Except that it's not the syntax that makes programming hard, it's the thought process, right?
Yes. COBOL can be excused because it was the first time anyone was going down that path. Everything that comes later, less so.
Yeah. And a lot of non-programmers became programmers thanks to Cobol.
I think we're seeing this effect with AI code copilots, as well. It can't replace a programmer, but it can elevate a potential programmer to proficient (in at least some tasks) faster than was possible before.
I know it theoretically means I earn less than I might have, but for my whole career there's been so much more to be done than there are of us to do it, anyway.
Yeah. They really need to get off my lawn with this nonsense. We've seen this enough times to know that it'll be great, but still won't solve all our problems.
i mean syntax is part of it, but it can only help you so much. like no matter how you talk about mathematics, you have to somehow understand what multiplication is, but it certainly does help to write "5x3" rather than "5+5+5"
But/and also also, just because you might know what a multiplication is you still might not know how to use that to make audio louder! (You might say "well just add to the loudness!" or if you actually know it's not that easy you might say "just multiply it by 2!", but the computer doesn't simply take "audio" it takes some form of bytes in an array encoding said audio, let's say PCM to make it easier, and you still need to know how to loop over that and multiply every value by 2 to double the physical volume.)

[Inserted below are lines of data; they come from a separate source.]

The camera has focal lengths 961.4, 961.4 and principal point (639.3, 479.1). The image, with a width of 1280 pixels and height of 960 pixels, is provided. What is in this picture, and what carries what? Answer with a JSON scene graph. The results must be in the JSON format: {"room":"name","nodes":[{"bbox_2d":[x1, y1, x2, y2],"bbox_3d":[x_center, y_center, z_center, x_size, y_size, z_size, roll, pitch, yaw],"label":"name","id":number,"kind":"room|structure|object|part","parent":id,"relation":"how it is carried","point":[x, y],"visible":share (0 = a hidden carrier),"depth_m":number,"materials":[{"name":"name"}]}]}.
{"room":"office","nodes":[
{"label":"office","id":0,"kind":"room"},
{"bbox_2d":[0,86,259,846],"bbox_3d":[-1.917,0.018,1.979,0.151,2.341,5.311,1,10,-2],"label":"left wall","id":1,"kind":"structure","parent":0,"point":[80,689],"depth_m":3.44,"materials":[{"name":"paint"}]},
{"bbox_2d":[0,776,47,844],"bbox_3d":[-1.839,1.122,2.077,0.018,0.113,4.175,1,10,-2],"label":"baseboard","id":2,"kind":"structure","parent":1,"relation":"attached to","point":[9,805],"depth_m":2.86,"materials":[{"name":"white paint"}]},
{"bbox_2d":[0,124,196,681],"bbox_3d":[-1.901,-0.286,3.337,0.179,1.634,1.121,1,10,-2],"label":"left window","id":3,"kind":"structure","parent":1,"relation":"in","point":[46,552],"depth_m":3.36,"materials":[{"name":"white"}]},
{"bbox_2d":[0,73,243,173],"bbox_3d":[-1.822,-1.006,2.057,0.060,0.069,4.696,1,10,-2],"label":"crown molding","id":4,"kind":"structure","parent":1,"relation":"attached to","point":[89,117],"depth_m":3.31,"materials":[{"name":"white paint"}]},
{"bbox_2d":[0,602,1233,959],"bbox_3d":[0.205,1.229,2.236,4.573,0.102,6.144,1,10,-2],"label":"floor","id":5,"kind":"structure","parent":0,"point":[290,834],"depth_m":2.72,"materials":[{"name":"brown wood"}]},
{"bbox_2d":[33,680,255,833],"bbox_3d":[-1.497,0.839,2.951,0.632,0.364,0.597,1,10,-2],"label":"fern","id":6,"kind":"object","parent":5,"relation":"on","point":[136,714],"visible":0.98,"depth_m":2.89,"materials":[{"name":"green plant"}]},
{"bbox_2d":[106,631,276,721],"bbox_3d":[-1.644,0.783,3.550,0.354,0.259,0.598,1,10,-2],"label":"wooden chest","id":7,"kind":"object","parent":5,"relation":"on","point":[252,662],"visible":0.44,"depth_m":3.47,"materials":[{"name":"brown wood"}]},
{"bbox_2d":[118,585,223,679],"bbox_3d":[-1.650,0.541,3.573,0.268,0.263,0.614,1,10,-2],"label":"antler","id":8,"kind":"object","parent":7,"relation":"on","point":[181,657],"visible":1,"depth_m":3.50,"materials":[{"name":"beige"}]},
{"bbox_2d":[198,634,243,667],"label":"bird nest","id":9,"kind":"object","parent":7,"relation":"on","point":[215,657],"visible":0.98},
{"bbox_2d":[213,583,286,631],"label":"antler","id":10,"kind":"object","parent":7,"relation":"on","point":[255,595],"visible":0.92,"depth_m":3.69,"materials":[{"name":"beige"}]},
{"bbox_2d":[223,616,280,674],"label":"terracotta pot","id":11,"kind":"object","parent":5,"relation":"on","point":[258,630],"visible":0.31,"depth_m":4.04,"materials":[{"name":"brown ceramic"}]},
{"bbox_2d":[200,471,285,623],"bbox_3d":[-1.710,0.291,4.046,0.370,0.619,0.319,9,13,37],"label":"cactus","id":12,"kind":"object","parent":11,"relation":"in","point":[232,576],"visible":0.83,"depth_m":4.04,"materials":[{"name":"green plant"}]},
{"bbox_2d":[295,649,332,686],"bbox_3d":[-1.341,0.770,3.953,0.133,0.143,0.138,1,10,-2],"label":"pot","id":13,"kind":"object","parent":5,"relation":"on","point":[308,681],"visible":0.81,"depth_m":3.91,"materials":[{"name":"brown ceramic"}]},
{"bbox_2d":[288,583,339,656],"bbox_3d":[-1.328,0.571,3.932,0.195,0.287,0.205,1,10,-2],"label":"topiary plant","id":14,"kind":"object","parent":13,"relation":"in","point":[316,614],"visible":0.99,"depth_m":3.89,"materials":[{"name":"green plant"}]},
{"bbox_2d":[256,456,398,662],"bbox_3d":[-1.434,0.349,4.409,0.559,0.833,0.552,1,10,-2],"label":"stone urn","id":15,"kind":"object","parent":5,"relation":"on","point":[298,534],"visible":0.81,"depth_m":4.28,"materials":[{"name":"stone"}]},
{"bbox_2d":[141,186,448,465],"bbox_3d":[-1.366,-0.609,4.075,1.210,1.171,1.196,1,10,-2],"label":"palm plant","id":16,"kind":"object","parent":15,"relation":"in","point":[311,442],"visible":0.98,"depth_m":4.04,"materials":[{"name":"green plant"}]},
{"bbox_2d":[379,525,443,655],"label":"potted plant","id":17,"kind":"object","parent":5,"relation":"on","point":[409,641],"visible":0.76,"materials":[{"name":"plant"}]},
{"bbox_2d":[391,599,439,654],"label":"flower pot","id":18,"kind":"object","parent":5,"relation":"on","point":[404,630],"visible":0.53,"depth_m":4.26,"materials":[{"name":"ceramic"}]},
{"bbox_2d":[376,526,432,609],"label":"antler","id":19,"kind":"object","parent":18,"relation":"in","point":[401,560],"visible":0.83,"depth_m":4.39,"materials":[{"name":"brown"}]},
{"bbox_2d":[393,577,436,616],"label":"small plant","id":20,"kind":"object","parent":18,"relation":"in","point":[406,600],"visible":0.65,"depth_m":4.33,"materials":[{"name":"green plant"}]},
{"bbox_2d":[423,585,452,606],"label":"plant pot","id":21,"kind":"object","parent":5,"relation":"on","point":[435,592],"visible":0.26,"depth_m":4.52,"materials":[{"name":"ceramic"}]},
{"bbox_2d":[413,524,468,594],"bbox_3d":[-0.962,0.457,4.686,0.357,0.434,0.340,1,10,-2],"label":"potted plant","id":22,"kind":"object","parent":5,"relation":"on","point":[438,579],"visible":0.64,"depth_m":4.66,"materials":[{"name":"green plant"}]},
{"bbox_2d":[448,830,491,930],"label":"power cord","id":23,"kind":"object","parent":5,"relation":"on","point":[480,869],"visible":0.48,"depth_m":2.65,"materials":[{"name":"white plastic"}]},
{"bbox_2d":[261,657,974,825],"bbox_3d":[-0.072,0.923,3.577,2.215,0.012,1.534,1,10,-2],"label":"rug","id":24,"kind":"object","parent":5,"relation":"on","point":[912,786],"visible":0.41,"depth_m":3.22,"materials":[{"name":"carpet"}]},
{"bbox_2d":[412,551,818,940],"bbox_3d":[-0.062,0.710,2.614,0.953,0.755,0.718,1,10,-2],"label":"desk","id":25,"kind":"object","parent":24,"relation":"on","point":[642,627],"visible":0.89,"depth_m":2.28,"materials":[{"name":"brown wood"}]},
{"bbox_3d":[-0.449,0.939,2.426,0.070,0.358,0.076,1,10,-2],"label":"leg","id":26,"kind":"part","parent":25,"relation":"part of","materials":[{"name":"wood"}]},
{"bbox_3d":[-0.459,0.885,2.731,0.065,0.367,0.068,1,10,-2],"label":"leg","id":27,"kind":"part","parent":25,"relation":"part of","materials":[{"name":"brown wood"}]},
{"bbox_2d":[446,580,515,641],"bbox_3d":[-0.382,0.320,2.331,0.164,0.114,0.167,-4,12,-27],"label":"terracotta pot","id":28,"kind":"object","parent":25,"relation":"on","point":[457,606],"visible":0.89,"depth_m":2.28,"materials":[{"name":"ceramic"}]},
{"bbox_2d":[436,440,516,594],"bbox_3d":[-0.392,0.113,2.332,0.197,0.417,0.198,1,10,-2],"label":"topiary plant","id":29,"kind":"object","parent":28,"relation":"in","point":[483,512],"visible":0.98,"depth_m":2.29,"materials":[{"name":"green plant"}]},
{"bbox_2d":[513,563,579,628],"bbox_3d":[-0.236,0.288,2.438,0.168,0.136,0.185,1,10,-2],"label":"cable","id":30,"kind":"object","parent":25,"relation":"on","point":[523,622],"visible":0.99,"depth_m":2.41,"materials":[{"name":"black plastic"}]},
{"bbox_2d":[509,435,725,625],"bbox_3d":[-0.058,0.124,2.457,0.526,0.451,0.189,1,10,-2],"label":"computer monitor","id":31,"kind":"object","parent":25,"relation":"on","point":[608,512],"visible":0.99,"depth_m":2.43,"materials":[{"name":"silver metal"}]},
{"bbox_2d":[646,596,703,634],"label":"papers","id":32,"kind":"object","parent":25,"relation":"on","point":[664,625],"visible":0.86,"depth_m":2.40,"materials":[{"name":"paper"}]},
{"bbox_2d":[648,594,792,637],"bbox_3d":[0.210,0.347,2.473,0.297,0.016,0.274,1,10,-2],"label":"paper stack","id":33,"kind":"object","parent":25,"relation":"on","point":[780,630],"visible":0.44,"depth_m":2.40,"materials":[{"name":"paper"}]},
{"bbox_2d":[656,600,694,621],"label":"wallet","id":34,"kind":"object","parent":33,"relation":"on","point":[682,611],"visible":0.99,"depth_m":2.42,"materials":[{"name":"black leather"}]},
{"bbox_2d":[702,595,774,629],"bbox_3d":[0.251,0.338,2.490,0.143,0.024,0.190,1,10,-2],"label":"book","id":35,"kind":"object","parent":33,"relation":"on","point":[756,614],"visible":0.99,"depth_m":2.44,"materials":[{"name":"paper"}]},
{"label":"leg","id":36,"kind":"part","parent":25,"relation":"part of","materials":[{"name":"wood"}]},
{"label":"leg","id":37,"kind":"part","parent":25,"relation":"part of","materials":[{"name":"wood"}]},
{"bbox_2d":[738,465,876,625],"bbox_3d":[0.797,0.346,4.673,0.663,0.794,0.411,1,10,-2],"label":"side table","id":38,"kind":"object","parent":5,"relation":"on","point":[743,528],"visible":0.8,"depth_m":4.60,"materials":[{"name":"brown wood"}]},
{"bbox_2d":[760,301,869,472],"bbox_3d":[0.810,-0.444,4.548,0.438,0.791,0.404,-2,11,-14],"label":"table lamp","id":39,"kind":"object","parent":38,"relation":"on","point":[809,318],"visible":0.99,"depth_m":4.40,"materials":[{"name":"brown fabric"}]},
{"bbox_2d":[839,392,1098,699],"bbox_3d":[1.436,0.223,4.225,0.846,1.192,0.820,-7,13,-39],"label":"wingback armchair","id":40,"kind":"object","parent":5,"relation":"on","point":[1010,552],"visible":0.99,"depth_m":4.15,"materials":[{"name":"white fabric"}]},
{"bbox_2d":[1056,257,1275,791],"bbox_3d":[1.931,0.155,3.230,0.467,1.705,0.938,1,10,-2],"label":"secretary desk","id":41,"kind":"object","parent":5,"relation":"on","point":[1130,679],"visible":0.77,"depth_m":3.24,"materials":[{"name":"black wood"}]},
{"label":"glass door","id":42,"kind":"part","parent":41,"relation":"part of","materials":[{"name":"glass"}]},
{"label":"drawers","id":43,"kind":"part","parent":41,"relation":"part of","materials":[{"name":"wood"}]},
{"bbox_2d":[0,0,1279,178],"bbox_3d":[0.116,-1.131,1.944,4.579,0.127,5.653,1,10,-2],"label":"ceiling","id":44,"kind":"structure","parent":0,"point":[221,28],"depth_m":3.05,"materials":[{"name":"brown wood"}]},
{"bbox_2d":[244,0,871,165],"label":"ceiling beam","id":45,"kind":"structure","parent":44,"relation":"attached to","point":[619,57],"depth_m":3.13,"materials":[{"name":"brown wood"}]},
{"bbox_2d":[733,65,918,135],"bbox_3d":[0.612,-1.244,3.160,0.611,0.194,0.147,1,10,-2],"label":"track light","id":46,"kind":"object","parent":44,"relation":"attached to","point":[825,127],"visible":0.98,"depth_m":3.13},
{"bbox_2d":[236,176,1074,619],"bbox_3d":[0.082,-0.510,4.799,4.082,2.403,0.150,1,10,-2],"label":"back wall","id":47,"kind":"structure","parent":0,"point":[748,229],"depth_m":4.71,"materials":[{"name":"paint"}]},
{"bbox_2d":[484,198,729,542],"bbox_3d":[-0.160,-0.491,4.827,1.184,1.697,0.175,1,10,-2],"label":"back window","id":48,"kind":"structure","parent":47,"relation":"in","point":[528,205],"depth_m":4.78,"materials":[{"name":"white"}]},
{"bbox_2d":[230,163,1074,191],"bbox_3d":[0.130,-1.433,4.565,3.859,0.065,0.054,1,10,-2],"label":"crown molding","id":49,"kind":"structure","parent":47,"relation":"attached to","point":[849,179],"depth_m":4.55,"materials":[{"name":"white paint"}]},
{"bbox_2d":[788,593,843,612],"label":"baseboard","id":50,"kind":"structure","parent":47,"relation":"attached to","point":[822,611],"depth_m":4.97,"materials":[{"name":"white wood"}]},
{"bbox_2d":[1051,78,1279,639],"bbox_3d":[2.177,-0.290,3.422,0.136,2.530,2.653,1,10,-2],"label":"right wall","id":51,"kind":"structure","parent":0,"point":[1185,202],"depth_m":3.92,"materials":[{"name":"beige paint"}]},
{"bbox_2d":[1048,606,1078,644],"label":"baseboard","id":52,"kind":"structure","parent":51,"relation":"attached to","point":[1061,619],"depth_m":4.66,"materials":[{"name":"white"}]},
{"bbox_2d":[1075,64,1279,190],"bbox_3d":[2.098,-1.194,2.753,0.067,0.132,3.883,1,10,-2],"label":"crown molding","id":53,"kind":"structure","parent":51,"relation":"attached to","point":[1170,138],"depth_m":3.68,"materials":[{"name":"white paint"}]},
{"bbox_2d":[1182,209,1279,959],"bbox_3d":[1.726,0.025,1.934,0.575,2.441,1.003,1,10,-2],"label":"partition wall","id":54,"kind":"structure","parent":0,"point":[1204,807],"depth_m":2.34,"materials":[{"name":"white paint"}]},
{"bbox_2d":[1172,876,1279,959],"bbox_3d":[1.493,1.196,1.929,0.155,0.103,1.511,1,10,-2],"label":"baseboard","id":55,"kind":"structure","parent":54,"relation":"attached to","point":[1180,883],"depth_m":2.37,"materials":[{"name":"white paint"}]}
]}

oh but don't forget clipping and the fact that you now increased audio variance means the 10¢ tinny speakers at checkout cant power it, so now you have to work around perceptive loudness and normalize to speech frequencies and when you get to the shop to install new firmware you see a granny wearing glasses asking "what does the self checkout menu say?" and now you have a new problem.
Man alive, don't get the managers working with audio. "Doubling the stream" might work if you're using a signed audio format rather than an unsigned one, and the format is in the same endianness as the host computer uses. Neither of which are guaranteed when working with audio.
But of course, the ear perceives loudness in a logarithmic way (the decibel scale), so for it to be perceived as "twice as loud", it generally needs an exponential increase. Very high and low frequencies need more, since we're less sensitive to them and don't perceive increases so well.
Exactly!
And, of course, AI doesn't help with the thought process at all, but did made the syntax much simpler to deal with, once again.
So - once again - people who don't understand what you just pointed out, now believe we don't need programmers anymore. Just like the last several times that we "didn't need programmers anymore", for basically the same reason.
I understand that we rinse and repeat the same nonsense for networking, systems administrator, etc, every few years. Some people genuinely believe that the computers are someday going to magically start understanding themselves for us.